Since he was a renowned boxer—the champion of Iran, in fact, who qualified for the 1960 Olympic Games—the number of concussions he sustained led this brilliant mind to the progressive decline of his intellectual rigor. It did not, however, stop his passion for all things Armenian, his stubborn dedication to opposing corruption, and telling my sister and me to always question the status quo.
He loved reading—often he would read espionage novels on the streetcar to work. He also adored Upton Sinclair—he loved muckrakers and “whistleblowers” who dared to shed light on the injustices of society. While reading Asbarez, he would shake his head and with pride, tell us that at least someone is telling the truth. Other days he would say, “We don’t need an Armenian question, we need an Armenian answer.” Now, as I visit him at a memory care facility, it is hard for him to think of this answer as he faces this final battle: The battle of maintaining his memory. So, with pride and anger, I attempt to give you a couple things to think about—questions that my father would have asked but cannot.
This memory is what came to mind this morning when I read about the unrest in our homeland. Where is our Armenian answer? Muckrakers, where are you?
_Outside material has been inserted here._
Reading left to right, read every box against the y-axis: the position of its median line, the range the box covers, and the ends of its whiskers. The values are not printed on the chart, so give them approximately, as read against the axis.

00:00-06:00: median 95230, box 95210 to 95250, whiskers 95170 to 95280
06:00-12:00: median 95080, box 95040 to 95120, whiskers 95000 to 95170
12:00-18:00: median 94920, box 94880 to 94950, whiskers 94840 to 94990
We watch the beatings of our brothers and sisters in Armenia, the covert business dealings of oligarchs, the duplicity of opposition parties, the busloads of students being shuffled off by the police, and the slow demise of our homeland, and if we speak up or “Rake the muck,” we risk being shunned or trampled in the name of maintaining the truth. While these horrors take place right in front of our eyes, we get blindsided by the extensive events in our communities—the dances, the performances, the games, the cruises, the banquets, and so forth. We in the diaspora have the luxury to pick and choose how vested we wish to be in the collective consciousness of our nation.
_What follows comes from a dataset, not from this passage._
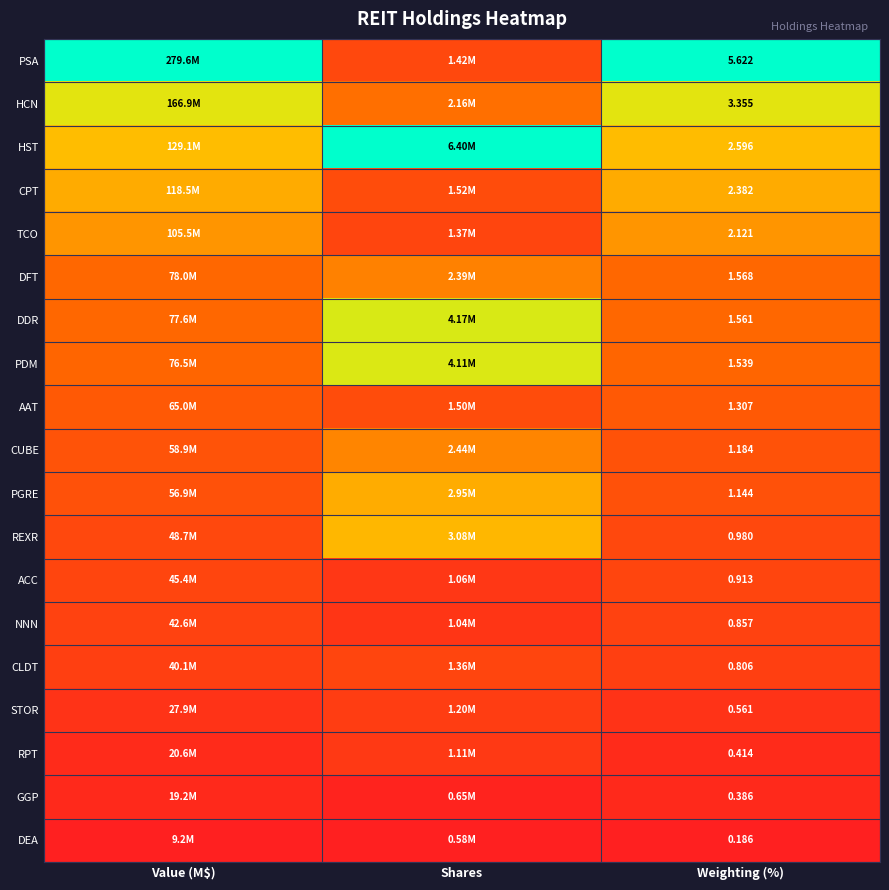

Which series has the largest total across all categories?

PSA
Think of the metaphor of the boxer—the one who takes the punches and after being beaten down and down again, stands with his back on the ropes ready to take the beating again. It is a nice, almost clichéd metaphor for what is happening in our homeland.
While we must stand—our backs against the ropes—we must never forget that it is those same beatings that will lead us to eventually forget everything. The Armenian nation can only take so much without suffering any consequences or toxic side effects. Our only hope is that the next generation will be willing and able to bear the same beatings again.